Grant Morris declined to release specific download numbers, but he said the show has grown quickly. The first four episodes have done well enough to merit their own sub-page on the website, and if it keeps growing, it will get its own site, he said.

And soon, it may have another feature of growth: advertising. Producing podcasts, while it can be done at home, is not free, and ads will help cover some of the costs.


Elfant interviews the guests — always in person so far — in a tiny studio at the Uptown home of her audio engineer, Eric Murrell.

Elfant and her guest sit just a foot or two apart, looking at each other across a small table, and she strives to keep the conversation personal and intimate even though it’s for broadcast.

During each taping, Murrell sits in an adjacent room, listening.


The interviews usually go for about an hour, which Elfant and Murrell later edit down to about 30 minutes of content.
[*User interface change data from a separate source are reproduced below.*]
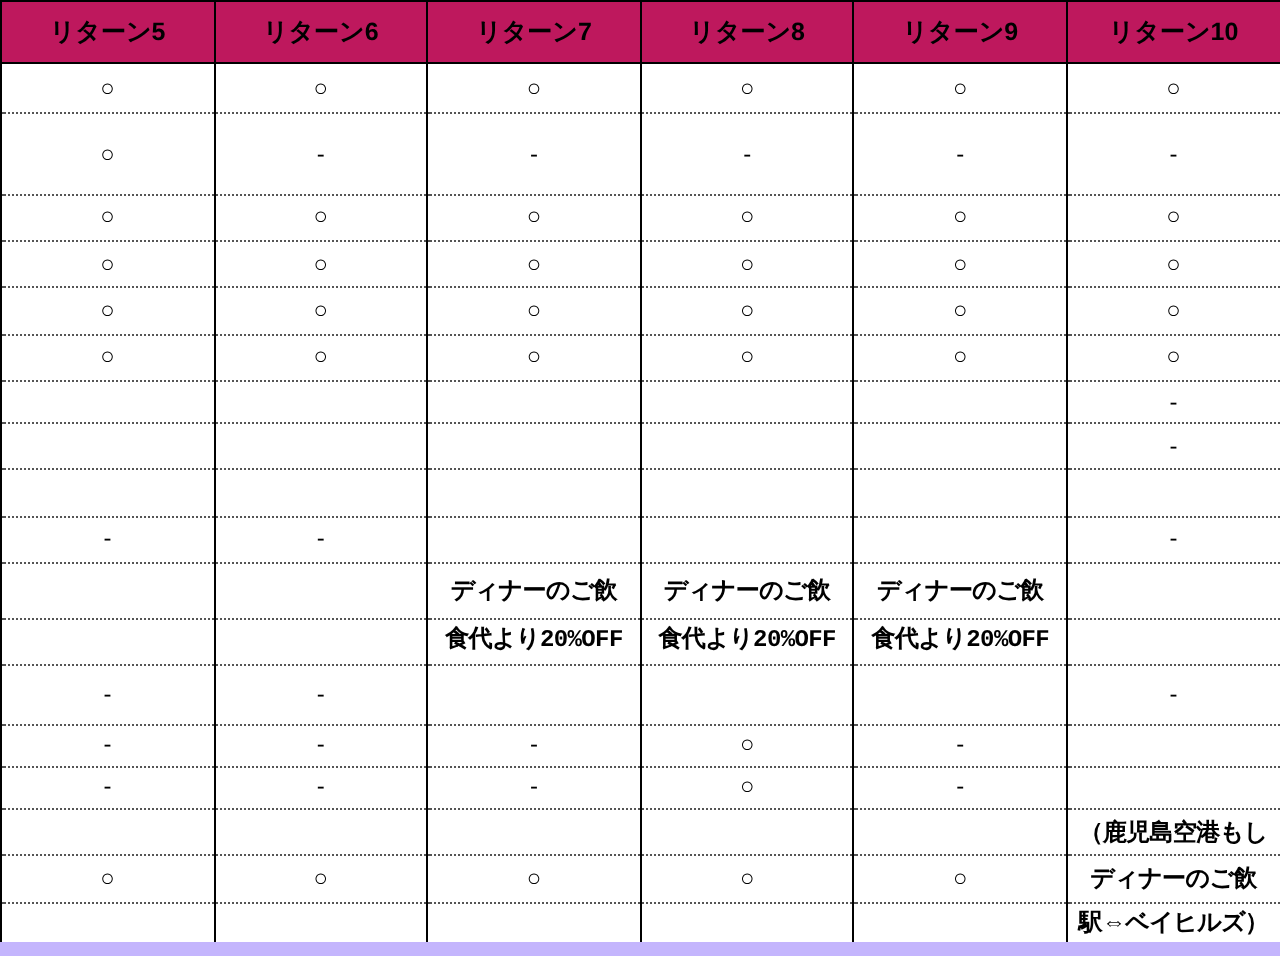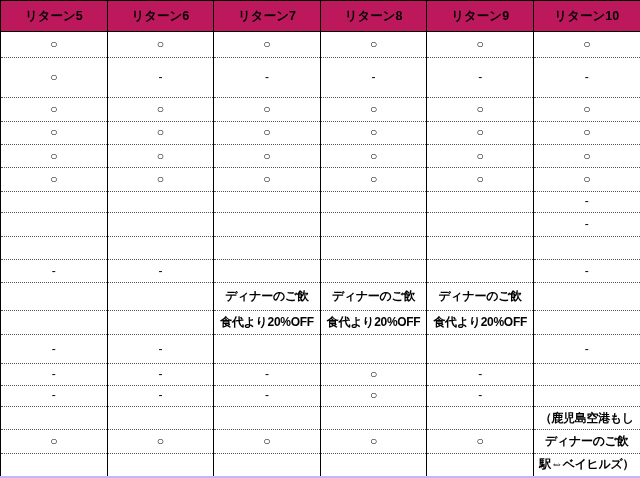--- a/index.html
+++ b/index.html
@@ -52,21 +52,21 @@
     font-size: 12px;
     color: #000000;
     padding: 0 3px;
     box-sizing: border-box;
     line-height: 1.25;
   }
   table.reward-table td:first-child {
     border-left: 1px solid #000000;
   }
   table.reward-table tr.last-row td {
-    border-bottom: 2px solid #c4b5fd;
+    border-bottom: 7px solid #c4b5fd;
     margin-top: 48px;
   }
   td.circle {
     font-size: 13px;
   }
   td.dash {
     font-size: 12px;
   }
   td.text {
     font-size: 12px;
@@ -199,21 +199,21 @@
           <td class="dash">-</td>
         </tr>
         <tr style="height: 26px;">
           <td class="blank nb"></td>
           <td class="blank nb"></td>
           <td class="small-text nb">ディナーのご飲</td>
           <td class="small-text nb">ディナーのご飲</td>
           <td class="small-text nb">ディナーのご飲</td>
           <td class="blank nb"></td>
         </tr>
-        <tr style="height: 22px;">
+        <tr style="height: 22px; font-family: Liberation Mono, monospace;">
           <td class="blank"></td>
           <td class="blank"></td>
           <td class="small-text">食代より20%OFF</td>
           <td class="small-text">食代より20%OFF</td>
           <td class="small-text">食代より20%OFF</td>
           <td class="blank"></td>
         </tr>
         <tr style="height: 28px;">
           <td class="dash">-</td>
           <td class="dash">-</td>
That process can take hours, and the pair, who met in person for the first time right before the first interview, compare notes as they edit, stitching the podcast together.

Murrell, who also produces the “Out to Lunch” podcasts in New Orleans and Baton Rouge, is working for free. “I find the conversation is really important in this day and time,” he said.

New Orleans — a city of cemetery tours and voodoo — is the perfect place to spawn such a podcast, Elfant said.


“This is a city with an openness to the subject, and I don’t think you could replicate it somewhere else,” she said.

“We’ve called the podcast a baby,” Elfant said. As it grows, she expects it to explore.

Death “lends itself to a lot of creativity, a lot of space, a lot of different subject matters,” she said.